WHAT THIS TASK INVOLVES —
Pick out every line of the data below that contains the string "makeQuery".

# GIVEN ENTRIES start

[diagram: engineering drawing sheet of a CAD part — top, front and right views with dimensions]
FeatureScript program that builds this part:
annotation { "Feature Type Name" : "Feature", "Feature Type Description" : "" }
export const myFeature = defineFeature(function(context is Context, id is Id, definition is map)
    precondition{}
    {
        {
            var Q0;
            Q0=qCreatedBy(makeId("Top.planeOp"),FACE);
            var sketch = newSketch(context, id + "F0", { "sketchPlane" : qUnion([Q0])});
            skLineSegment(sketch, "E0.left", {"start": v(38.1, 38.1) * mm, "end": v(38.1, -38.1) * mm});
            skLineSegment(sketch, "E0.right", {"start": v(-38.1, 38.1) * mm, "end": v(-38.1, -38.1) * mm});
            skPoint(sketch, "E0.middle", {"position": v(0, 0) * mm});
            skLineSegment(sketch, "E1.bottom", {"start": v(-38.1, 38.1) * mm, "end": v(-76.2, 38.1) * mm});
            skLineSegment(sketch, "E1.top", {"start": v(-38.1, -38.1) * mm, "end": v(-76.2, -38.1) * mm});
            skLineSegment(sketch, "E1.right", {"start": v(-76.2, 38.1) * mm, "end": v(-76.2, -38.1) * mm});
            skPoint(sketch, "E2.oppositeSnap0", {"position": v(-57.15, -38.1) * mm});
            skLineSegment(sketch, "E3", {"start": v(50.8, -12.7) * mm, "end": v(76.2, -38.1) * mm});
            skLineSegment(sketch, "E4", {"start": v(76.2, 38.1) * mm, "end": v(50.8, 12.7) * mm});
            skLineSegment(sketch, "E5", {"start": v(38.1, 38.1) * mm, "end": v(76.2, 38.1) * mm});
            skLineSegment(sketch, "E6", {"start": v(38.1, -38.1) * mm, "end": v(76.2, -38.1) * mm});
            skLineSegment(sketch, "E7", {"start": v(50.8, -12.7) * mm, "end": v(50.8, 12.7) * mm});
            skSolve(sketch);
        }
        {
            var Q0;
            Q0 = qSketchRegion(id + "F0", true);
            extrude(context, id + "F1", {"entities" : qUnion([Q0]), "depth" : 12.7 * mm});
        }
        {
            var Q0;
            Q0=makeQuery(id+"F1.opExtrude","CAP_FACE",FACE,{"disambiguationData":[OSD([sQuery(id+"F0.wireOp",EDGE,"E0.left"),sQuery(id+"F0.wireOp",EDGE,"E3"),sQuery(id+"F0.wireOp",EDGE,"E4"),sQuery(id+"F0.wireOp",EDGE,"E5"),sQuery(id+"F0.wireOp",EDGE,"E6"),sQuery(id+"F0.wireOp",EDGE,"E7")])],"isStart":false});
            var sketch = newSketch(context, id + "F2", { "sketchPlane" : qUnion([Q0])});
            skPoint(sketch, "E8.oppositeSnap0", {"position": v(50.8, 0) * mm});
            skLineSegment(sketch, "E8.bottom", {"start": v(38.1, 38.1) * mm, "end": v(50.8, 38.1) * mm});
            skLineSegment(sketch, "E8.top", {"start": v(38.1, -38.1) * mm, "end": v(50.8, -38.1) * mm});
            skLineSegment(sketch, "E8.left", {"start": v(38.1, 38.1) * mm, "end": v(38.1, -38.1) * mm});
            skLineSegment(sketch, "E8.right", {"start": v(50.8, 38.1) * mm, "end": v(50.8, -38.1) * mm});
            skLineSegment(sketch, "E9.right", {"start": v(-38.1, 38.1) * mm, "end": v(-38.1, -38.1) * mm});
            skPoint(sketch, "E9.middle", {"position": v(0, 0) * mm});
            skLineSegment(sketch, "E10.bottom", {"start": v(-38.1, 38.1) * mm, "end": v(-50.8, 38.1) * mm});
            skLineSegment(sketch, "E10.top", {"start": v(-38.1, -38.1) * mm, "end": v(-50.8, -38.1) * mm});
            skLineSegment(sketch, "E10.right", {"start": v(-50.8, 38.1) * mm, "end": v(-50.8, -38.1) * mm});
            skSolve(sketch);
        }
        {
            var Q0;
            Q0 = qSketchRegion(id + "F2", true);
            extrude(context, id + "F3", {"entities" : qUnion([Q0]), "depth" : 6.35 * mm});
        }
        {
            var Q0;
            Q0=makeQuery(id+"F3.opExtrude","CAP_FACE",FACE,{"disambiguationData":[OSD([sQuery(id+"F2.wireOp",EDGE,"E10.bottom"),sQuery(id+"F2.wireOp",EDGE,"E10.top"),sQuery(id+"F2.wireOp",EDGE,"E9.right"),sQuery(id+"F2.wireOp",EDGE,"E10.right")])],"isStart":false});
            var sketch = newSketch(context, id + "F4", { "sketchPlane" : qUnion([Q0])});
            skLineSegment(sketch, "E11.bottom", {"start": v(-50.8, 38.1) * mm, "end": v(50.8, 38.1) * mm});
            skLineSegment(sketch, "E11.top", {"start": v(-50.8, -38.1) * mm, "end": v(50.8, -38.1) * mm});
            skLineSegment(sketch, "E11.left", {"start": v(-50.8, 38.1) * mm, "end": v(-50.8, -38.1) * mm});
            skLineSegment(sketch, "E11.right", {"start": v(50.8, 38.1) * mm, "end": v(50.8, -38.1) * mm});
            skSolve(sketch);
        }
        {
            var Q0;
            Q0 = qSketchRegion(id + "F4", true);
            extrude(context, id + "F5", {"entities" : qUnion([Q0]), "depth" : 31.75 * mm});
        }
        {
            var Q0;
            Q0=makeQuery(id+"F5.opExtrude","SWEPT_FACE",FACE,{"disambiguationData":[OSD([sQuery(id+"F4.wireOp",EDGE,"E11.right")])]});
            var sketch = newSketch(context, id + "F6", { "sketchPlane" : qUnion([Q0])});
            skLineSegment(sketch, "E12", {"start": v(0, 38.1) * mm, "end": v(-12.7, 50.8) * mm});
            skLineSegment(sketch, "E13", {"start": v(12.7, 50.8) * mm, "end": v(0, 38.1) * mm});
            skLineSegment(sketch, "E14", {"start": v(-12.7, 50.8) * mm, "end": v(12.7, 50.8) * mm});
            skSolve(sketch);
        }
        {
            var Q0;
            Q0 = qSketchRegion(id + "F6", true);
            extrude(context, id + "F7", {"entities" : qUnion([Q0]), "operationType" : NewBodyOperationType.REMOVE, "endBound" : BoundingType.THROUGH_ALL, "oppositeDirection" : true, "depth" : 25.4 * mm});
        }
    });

# GIVEN ENTRIES end

TASK OUTPUT —
            Q0=makeQuery(id+"F1.opExtrude","CAP_FACE",FACE,{"disambiguationData":[OSD([sQuery(id+"F0.wireOp",EDGE,"E0.left"),sQuery(id+"F0.wireOp",EDGE,"E3"),sQuery(id+"F0.wireOp",EDGE,"E4"),sQuery(id+"F0.wireOp",EDGE,"E5"),sQuery(id+"F0.wireOp",EDGE,"E6"),sQuery(id+"F0.wireOp",EDGE,"E7")])],"isStart":false});
            Q0=makeQuery(id+"F3.opExtrude","CAP_FACE",FACE,{"disambiguationData":[OSD([sQuery(id+"F2.wireOp",EDGE,"E10.bottom"),sQuery(id+"F2.wireOp",EDGE,"E10.top"),sQuery(id+"F2.wireOp",EDGE,"E9.right"),sQuery(id+"F2.wireOp",EDGE,"E10.right")])],"isStart":false});
            Q0=makeQuery(id+"F5.opExtrude","SWEPT_FACE",FACE,{"disambiguationData":[OSD([sQuery(id+"F4.wireOp",EDGE,"E11.right")])]});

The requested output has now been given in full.